[WHAT THIS TASK INVOLVES] Looking at the records below, state how many lines include the string "Tools" and add nothing further.
^^^^^^^^
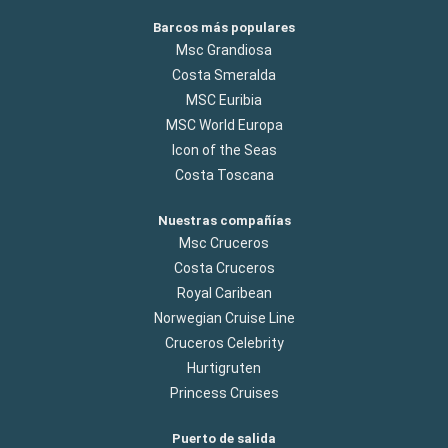
Barcos más populares
Msc Grandiosa
Costa Smeralda
MSC Euribia
MSC World Europa
Icon of the Seas
Costa Toscana
Nuestras compañías
Msc Cruceros
Costa Cruceros
Royal Caribean
Norwegian Cruise Line
Cruceros Celebrity
Hurtigruten
Princess Cruises
Puerto de salida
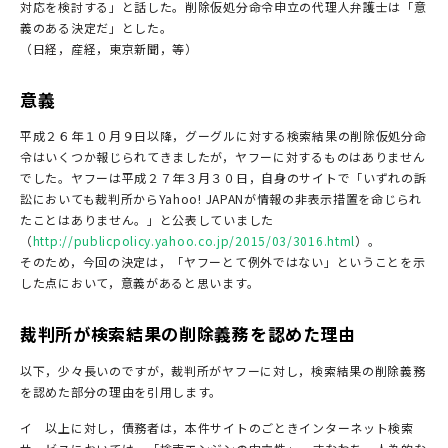
対応を検討する」と話した。削除仮処分命令申立の代理人弁護士は「意
義のある決定だ」とした。
（日経，産経，東京新聞，等）
意義
平成２６年１０月９日以降，グーグルに対する検索結果の削除仮処分命
令はいくつか報じられてきましたが，ヤフーに対するものはありません
でした。ヤフーは平成２７年３月３０日，自身のサイトで「いずれの訴
訟においても裁判所からYahoo! JAPANが情報の非表示措置を命じられ
たことはありません。」と公表していました
（
http://publicpolicy.yahoo.co.jp/2015/03/3016.html
）。
そのため，今回の決定は，「ヤフーとて例外ではない」ということを示
した点において，意義があると思います。
裁判所が検索結果の削除義務を認めた理由
以下，少々長いのですが，裁判所がヤフーに対し，検索結果の削除義務
を認めた部分の理由を引用します。
イ 以上に対し，債務者は，本件サイトのごときインターネット検索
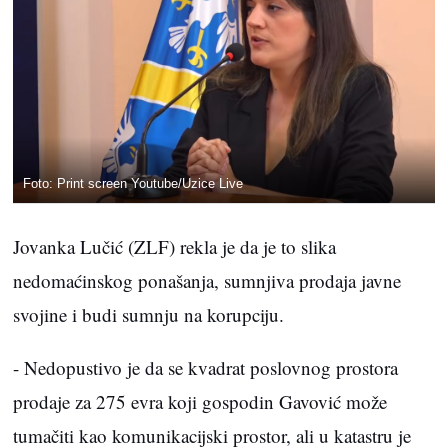
Foto: Print screen Youtube/Uzice Live
Jovanka Lučić (ZLF) rekla je da je to slika
nedomaćinskog ponašanja, sumnjiva prodaja javne
svojine i budi sumnju na korupciju.
- Nedopustivo je da se kvadrat poslovnog prostora
prodaje za 275 evra koji gospodin Gavović može
tumačiti kao komunikacijski prostor, ali u katastru je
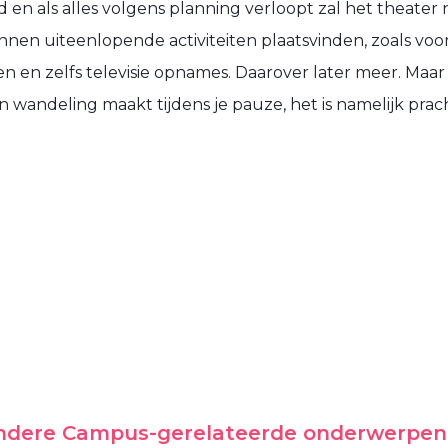
d en als alles volgens planning verloopt zal het theater n
en uiteenlopende activiteiten plaatsvinden, zoals voor
n en zelfs televisie opnames. Daarover later meer. Maa
 een wandeling maakt tijdens je pauze, het is namelijk pr
andere Campus-gerelateerde onderwerpen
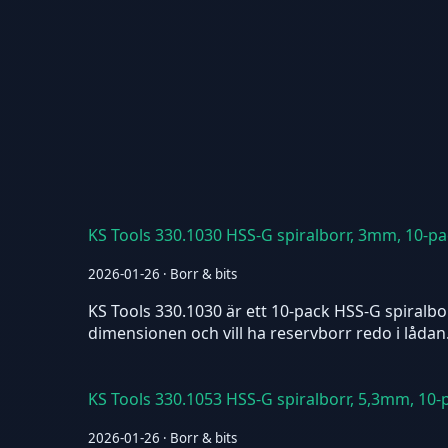
KS Tools 330.1030 HSS-G spiralborr, 3mm, 10-p
2026-01-26 · Borr & bits
KS Tools 330.1030 är ett 10-pack HSS-G spiralbor
dimensionen och vill ha reservborr redo i lådan
KS Tools 330.1053 HSS-G spiralborr, 5,3mm, 10-
2026-01-26 · Borr & bits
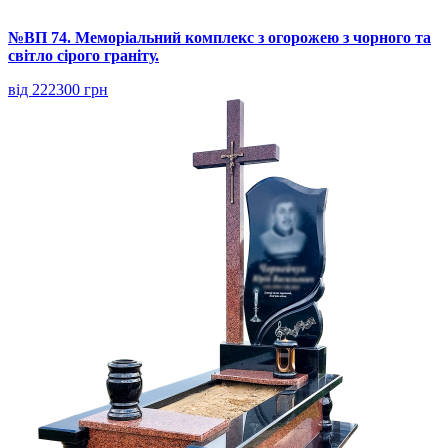
№ВП 74. Меморіальний комплекс з огорожею з чорного та
світло сірого граніту.
від 222300 грн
^^^^^^^^
[WRITTEN RESPONSE] 3